PASSAGE SHOWN
+-------+

As I understand it this is a term that arose from work by Ramachandran and Oberman, now developed into a full theory about cognitive mechanism. See Consciousness and Relevance Realization.

Also, there is this process of moving from picturing to signifying in support of predictive processing, through abstractions that arise from social inference (Private Language Argument). See In defense of picturing; Sellars's philosophy of mind and cognitive neuroscience. This supports our understanding of how assembling salience landscapes supports 'cognitive grip', our understanding of experience in terms of facilitating our agency. Anil Seth talks about how our expectations shape our perceptions, and so how we see reality. Donald Hoffman gets into how we can't rely on arguments from biology that we will converge on how we interpret the world.

Plant names and taxonomy assemble experiences into salience landscapes, that enhance our cognitive grip on how to affect the world.

On language itself we have to recognise it is embedded with modes of life. I was talking to someone doing sign language interpretation for a film last night, who was saying it is not just a system of referent signs, but facial expressions and body language are crucial additional channels - just as in all language, even in written language non-explicit inferences and shared contextual cues are intrinsic. Our use of language is deeply related to our purposes in use of it:

"In this sort of predicament, always ask yourself: How did we learn the meaning of this word ("good", for instance)? From what sort of examples? In what language-games? Then it will be easier for you to see that the word must have a family of meanings." -Wittgenstein, in Philosophical Investigations

Nearly one third of our brains are associated with visual processing. A great deal of work is being done by sub routines and cognitive architecture that we are not consciously aware of, that prepares our sensory input into objects and expectations. Salience landscapes and cognitive grip can help describe this also. The Global Workspace picture of conscious awareness and attention, points to the role of conscious awareness as the integration of multiple streams of data, into a relational picture to us that situates us to the world (see also lateralisation of brain function in sensory processing, one towards modelling body other towards modelling world).

Categorisation is not a 'basic' part of cognition. It relies on abstractions based on social use of language and inference from examples and language use, that relate to distinctively human faculties. See According to the major theories of concepts, where do meanings come from? for more details on the process, including what humans are doing that animals aren't.

+-------+

LISTED RECORDS
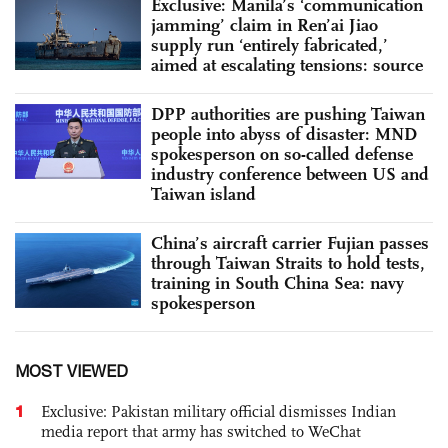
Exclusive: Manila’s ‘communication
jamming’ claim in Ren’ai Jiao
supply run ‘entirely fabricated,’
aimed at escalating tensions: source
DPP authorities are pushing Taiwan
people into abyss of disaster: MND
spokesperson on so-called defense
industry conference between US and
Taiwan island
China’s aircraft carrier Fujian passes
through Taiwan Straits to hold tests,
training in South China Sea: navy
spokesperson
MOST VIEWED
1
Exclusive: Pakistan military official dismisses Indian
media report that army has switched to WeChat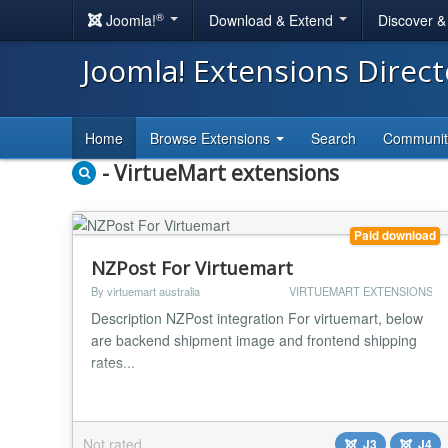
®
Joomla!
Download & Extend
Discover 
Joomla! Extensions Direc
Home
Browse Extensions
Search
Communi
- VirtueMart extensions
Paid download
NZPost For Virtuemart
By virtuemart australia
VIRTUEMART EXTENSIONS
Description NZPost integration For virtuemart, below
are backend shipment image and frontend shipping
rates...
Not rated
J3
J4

+-------+

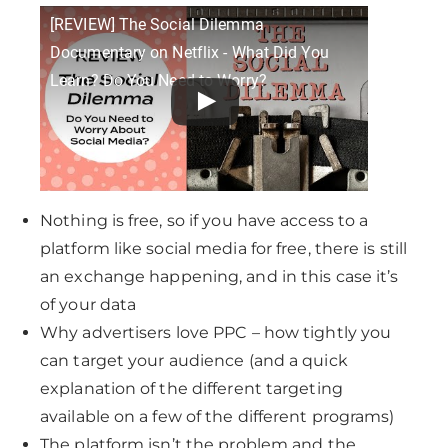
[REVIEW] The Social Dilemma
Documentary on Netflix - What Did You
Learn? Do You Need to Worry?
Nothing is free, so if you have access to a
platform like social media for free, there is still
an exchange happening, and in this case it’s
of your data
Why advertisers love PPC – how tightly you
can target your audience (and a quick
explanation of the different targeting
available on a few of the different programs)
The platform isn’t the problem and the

+-------+

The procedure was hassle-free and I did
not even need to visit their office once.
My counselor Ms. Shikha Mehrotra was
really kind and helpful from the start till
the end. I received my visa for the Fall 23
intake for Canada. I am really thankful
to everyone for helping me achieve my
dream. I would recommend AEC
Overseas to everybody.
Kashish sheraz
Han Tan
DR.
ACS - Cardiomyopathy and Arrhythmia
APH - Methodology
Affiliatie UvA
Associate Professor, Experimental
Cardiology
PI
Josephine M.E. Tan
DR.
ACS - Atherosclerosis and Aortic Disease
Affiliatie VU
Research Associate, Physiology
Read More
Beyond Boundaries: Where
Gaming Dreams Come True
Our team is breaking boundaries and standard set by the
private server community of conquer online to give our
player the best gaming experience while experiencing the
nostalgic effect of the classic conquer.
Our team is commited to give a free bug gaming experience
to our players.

+-------+

TASK REQUIREMENTS
a) In the passage on salience landscapes and cognition, what share of our brains is associated with visual processing?
b) Reproduce the section of the passage on salience landscapes and cognition that starts with the words "As I understand" and finishes with "interpret the world.", changing nothing.

EXPECTED OUTPUTS
a) Nearly one third.

b)
As I understand it this is a term that arose from work by Ramachandran and Oberman, now developed into a full theory about cognitive mechanism. See Consciousness and Relevance Realization.

Also, there is this process of moving from picturing to signifying in support of predictive processing, through abstractions that arise from social inference (Private Language Argument). See In defense of picturing; Sellars's philosophy of mind and cognitive neuroscience. This supports our understanding of how assembling salience landscapes supports 'cognitive grip', our understanding of experience in terms of facilitating our agency. Anil Seth talks about how our expectations shape our perceptions, and so how we see reality. Donald Hoffman gets into how we can't rely on arguments from biology that we will converge on how we interpret the world.